San Jose employed a "flood forecheck" style to bottle up less mobile defenses in series victories over St. Louis and Colorado. But the Flames' coaching staff managed to use the offside defense to consistently break free of the Sharks' tenacious forecheck, McGuire said. They used a pattern that saw the first defenseman pass to the same-side wing, who would relay a pass to the second defenseman instead of trying to chip it past a greater concentration of checkers.
Then there's the traditional rim shot employed by a defenseman in an attempt to clear the zone, rimming the puck around the end boards. That play, although easier, means the puck has to travel significantly faster and farther than if a defenseman stops and controls the puck and looks for a forward breaking out.
Sometimes the little things means employing a little physics.
It's harder to stop a 185-pound body on a dime than to simply take a slow curve or J-stop, which is essentially stopping on one blade. Players late in a shift, a game or a series may be tempted to take those shortcuts. But the time it takes to stop and go properly may be the difference in stopping a scoring chance or being part of an offensive play.
A defenseman will ideally try and make contact with an opposing player when his inside shoulder is parallel with the defenseman's outside shoulder for maximum control. Still on defense, 90 percent of the time you'll see a defenseman with his stick in the shooting or passing lanes toward the middle of the ice. Those who don't are usually watching at this time of the year.
And then there's the crafty forward who may sneak a peak into the end glass to see if he can catch a glimpse of the closest defender in the reflection to gauge how much time he has to make a play.
Sometimes the little things aren't in the hands or the blades but in the head. Heart and drive will carry you only so far before it is negated by skill, McGuire said. That's why the little things become so crucial.
In the second round, Tampa swept Montreal in four games. Yet in games 2 through 4, the Canadiens enjoyed as many quality chances and as much time of possession. Yet they could not deliver the knockout blow or prevent one from being delivered to them.

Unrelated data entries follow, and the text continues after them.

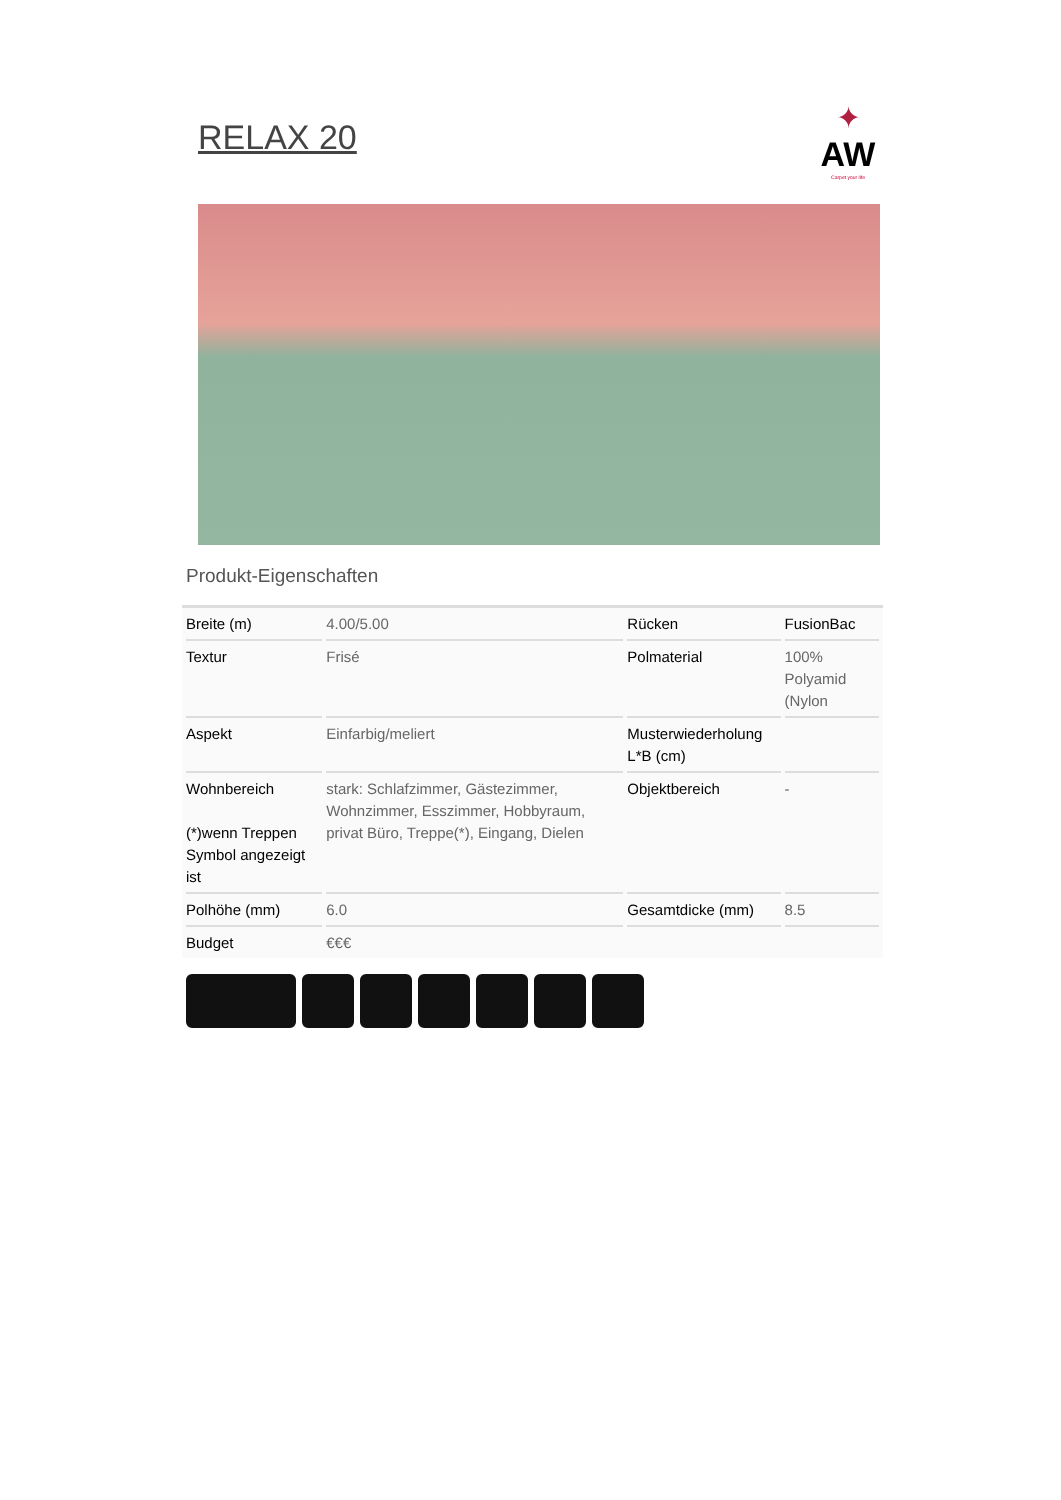RELAX 20
✦
AW
Carpet your life
Produkt-Eigenschaften
| Breite (m) | 4.00/5.00 | Rücken | FusionBac |
| Textur | Frisé | Polmaterial | 100% Polyamid (Nylon |
| Aspekt | Einfarbig/meliert | Musterwiederholung L*B (cm) | |
| Wohnbereich (*)wenn Treppen Symbol angezeigt ist | stark: Schlafzimmer, Gästezimmer, Wohnzimmer, Esszimmer, Hobbyraum, privat Büro, Treppe(*), Eingang, Dielen | Objektbereich | - |
| Polhöhe (mm) | 6.0 | Gesamtdicke (mm) | 8.5 |
| Budget | €€€ | | |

Witness Lecavalier's crushing goal with three seconds left in the second period of Game 2. With the teams playing four aside, Lecavalier took a Cory Sarich pass and beat Jose Theodore while the Canadiens' top defensive pair of Sheldon Souray and Craig Rivet were on the ice.
In Game 3, Montreal fans were already celebrating a victory when veteran Andreychuk won a draw from Yanic Perreault, the best faceoff man in hockey. Rivet and Andrei Markov were unable to control Lecavalier, who redirected the puck past Jose Theodore with 17 seconds left. Richards scored on the first shift of overtime to seal the Canadiens' fate.
"It's part of going to Playoff University," McGuire said. "The Montreal Canadiens were freshmen this year."
"One of the main things is not losing ground and controlling those swings in momentum," McGuire said. "Young teams don't know how to control momentum."
That's what has made the Tampa/Philadelphia series so compelling, that each team has taken turns taking care of the little things and stealing away momentum.
McGuire pointed to the third period of Game 5, a swing game in the series, where Lecavalier played perhaps his best-ever defensive hockey, Richards as well even as the Flyers were pressing for the tying goal.
"Those surges and momentums are the most dangerous things but the most interesting things in playoff hockey," Tortorella said.